En un seul film Roger et Berto nous promènent à la coule dans les bas-fonds d’un quartier filmé de jour comme de nuit, au gré des néons rougeoyants d’un Moulin pittoresque et des ruelles crasseuses mais élégamment cinégéniques dans le même temps. Partant d’un arc narratif somme toute assez rudimentaire (ledit film narre le destin de trois personnages volant au secours des junkies du district dans le besoin, à savoir une barmaid chaleureuse, un outsider adepte du full contact et un prédicateur antillais respectivement joués par Juliet Berto, Jean-François Stévenin et Robert Liensol, ndlr) Neige passionne moins dans ce qu’il cherche à nous raconter que dans sa formidable capacité à retranscrire toute l’effervescence d’un microcosme : intégralement réalisé à la sauvette et souvent en pleine foule, ledit métrage n’a de fait jamais eu recours au principe d’une figuration préétablie ni à une technique conséquente ni même simplement décente. Chaque silhouette déambulant par-delà les quartiers chauds, chaque travelo chaloupeux, chaque attroupement de badauds pris sur le vif lors du tournage : rien ou presque ne fut préparé, tout fut capté au jour le jour par le couple de cinéastes ayant mis un point d’honneur à appliquer le système d’une caméra riveraine inaugurée par Godard dans son chef d’oeuvre A bout de Souffle vingt ans auparavant. En ce sens la lumière baveuse et rabattue de William Lubtchansky n’est pas sans rappeler celle des extérieurs nocturnes du Taxi Driver de Martin Scorsese, montrant au sens propre comme au figuré une authentique jungle urbaine…

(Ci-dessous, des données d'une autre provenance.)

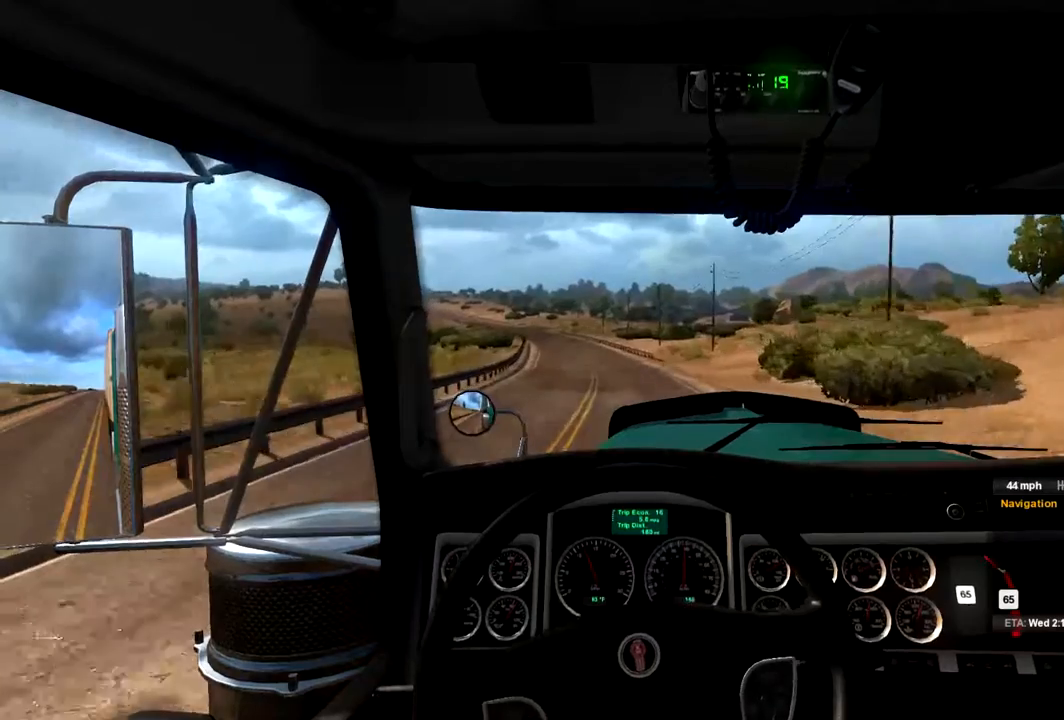
{"buttons": ["R2"], "left_stick": "center", "right_stick": "center", "events": [[133, "left_stick", "center"]]}
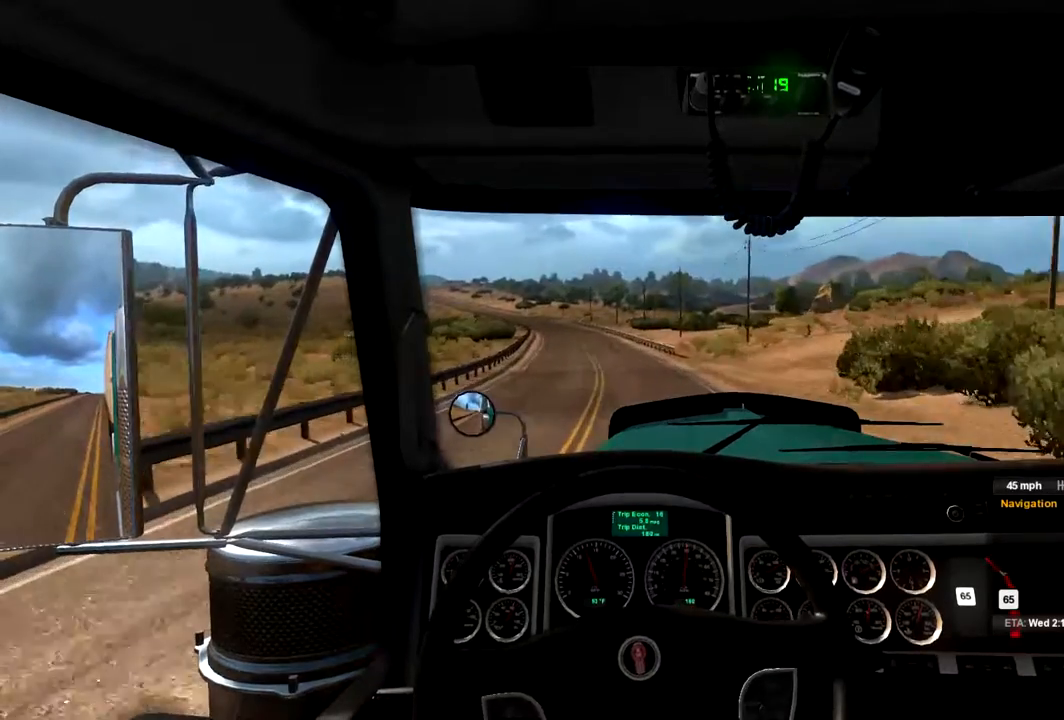
{"buttons": ["R2"], "left_stick": "left", "right_stick": "center", "events": [[467, "left_stick", "left"]]}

Ce qui intéresse Jean-Henri Roger et sa compagne et actrice Juliet Berto se situe pleinement du côté de la marge sociétale, des laissés-pour-compte et des déviants de tout poil. Au détour d’un troquet décrépit, d’un cabaret ou d’un peep-show mal fréquenté, Neige se livre tout d’un bloc comme une peinture contemporaine admirable à la dimension quasiment anthropologique. La cinégénie d’une Berto évoquant le charme d’une Bulle Ogier brunie et un tantinet défraîchie, la puissance truculente d’un Stévenin alors en passe de devenir l’un des assistants-réalisateur de l’époque les plus respectés du métier (l’acteur fut notamment le bras droit de Jacques Rivette sur certains de ses longs métrages) et la présence trop rare de Robert Liensol (plus connu pour avoir tourné dans le Soleil Ô de Med Hondo dans les années 60, ndlr) font de Neige un moment de cinéma underground typiquement parisien, littéralement unique en son genre. Le film s’appréhende telle une plongée immersive dans le Paris populaire de 1980, sublimant chaque enseigne de grand magasin, chaque loge de spectacle vespérale et chaque rixe impromptue captée dans la plus intelligente des roublardises. Une petite pépite à redécouvrir absolument dans nos salles obscures en ce début d’année qui s’annonce résolument cinéphile…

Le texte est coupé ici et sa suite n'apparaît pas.